To Timothy, the hardest part in this whole business is convincing the bosses. And for money-crunching bosses who eye the bottom line like a hawk, the value of a space like this is not immediately obvious.
If he went up to these bosses to try and sell the idea of community to them, “The bosses will say, ‘I don’t care about community, why would I bother?'”
Instead, his strategy is another pain point—staff retention.
“I’ll ask them: What’s your turnover like? How much money have you lost from staff turnover? When people leave and you have to recruit more, training period, it’s all disruption to the business. How much does all of this cost your company? If I could reduce it by giving you this kind of environment to work in, I think that’s a convincing argument to make.”
This will take a lot of education on his part, because from the bosses’ perspective, “I put them here, every day they massage, they sleep, they won’t work.”
But that is the old way of looking at work culture. In this post-Google office world, the workforce wants different things. It’s not just about sitting at your desk and working all day.
Timothy stated that “We want to work in a café every once in a while. We want to work in a lounge area, we want to be able to take naps when we need to, we don’t want office coffee, we want Espressolab or Starbucks. I think that’s the hardest part, but that’s what I’m committed to do to convince everyone.”
And this seems to be the plan. According to Timothy, the people who have joined them so far are the kind of people who rely on quality talent.
He already has his eye on location two and three.
Colony was always intended to be a franchise, and Timothy’s team hopes to expand to two more locations within the next 5 years.
He told us that he’s already eyeing Mid Valley and Sunway as his next pitstops, and that it’s no secret.
Since his competition is other offices, Timothy doesn’t look at where the other co-working spaces are. Instead, he’s looking at how much the rental is in the next-door building.
Setting up in the heart of KL, Timothy credits the high rent of the area as the opportunity for Colony to stand out, versus trying to fight other co-working spaces.
“I did a very employee-focused survey about where do people want to work. I did it on my blog, there were approximately 7,800 responses, and surprisingly, the top 3 areas people wanted to work in are Sunway, Mid Valley and KLCC.”
“This surprised, me, because these 3 areas are the most jammed areas in Klang Valley.”
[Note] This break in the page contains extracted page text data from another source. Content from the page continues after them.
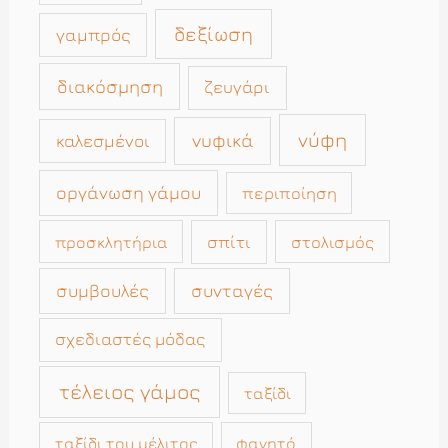
δεξίωση
γαμπρός
διακόσμηση
ζευγάρι
νύφη
νυφικά
καλεσμένοι
οργάνωση γάμου
περιποίηση
σπίτι
στολισμός
προσκλητήρια
συμβουλές
συνταγές
σχεδιαστές μόδας
τέλειος γάμος
ταξίδι
ταξίδι του μέλιτος
φαγητό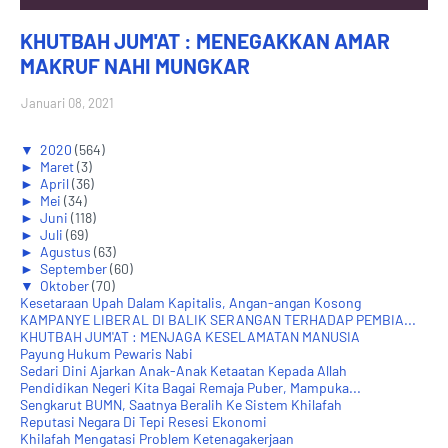
KHUTBAH JUM'AT : MENEGAKKAN AMAR
MAKRUF NAHI MUNGKAR
Januari 08, 2021
▼
2020
(564)
►
Maret
(3)
►
April
(36)
►
Mei
(34)
►
Juni
(118)
►
Juli
(69)
►
Agustus
(63)
►
September
(60)
▼
Oktober
(70)
Kesetaraan Upah Dalam Kapitalis, Angan-angan Kosong
KAMPANYE LIBERAL DI BALIK SERANGAN TERHADAP PEMBIA...
KHUTBAH JUM'AT : MENJAGA KESELAMATAN MANUSIA
Payung Hukum Pewaris Nabi
Sedari Dini Ajarkan Anak-Anak Ketaatan Kepada Allah
Pendidikan Negeri Kita Bagai Remaja Puber, Mampuka...
Sengkarut BUMN, Saatnya Beralih Ke Sistem Khilafah
Reputasi Negara Di Tepi Resesi Ekonomi
Khilafah Mengatasi Problem Ketenagakerjaan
“As I dug deeper, I realised that people wanted to work in the center of business activity, and the center of ledger activity. Here, after work I can walk to Pavilion, it’s just a 3–4 minute walk and have drinks with my friends.”
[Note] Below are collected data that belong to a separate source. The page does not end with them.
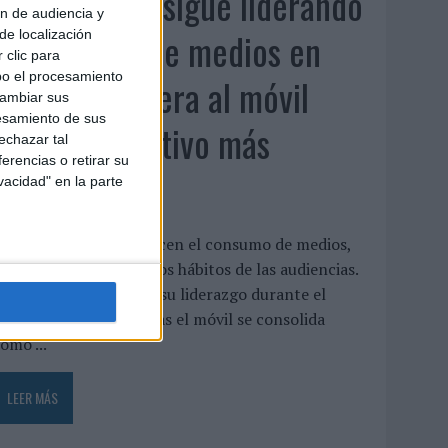
La televisión sigue liderando
ón de audiencia y
el consumo de medios en
de localización
 clic para
bo el procesamiento
verano y supera al móvil
cambiar sus
esamiento de sus
como dispositivo más
echazar tal
erencias o retirar su
utilizado
vacidad" en la parte
as vacaciones no reducen el consumo de medios,
ino que transforman los hábitos de las audiencias.
a televisión mantiene su liderazgo durante el
eriodo estival, mientras el móvil se consolida
omo ...
LEER MÁS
“Or I can go to the mall to pick up something and come back, so I don’t have to make a trip during the weekend to pick it up, or have lunch, or catch a movie. It’s a part of life. ”
“I was asked before if the next space is going to look like this, and the answer is—probably not. One thing is that the next space is going to look different. Right now if you look at all the co-working spaces, they’re all very internet startup-ish. Or very hipster, or industrial.”
“We went for something completely different, and the next one is going to be completely different as well. We do have an idea, but my wife just finished this one, so I’m going to have to give her a break first before I ask about the next one.”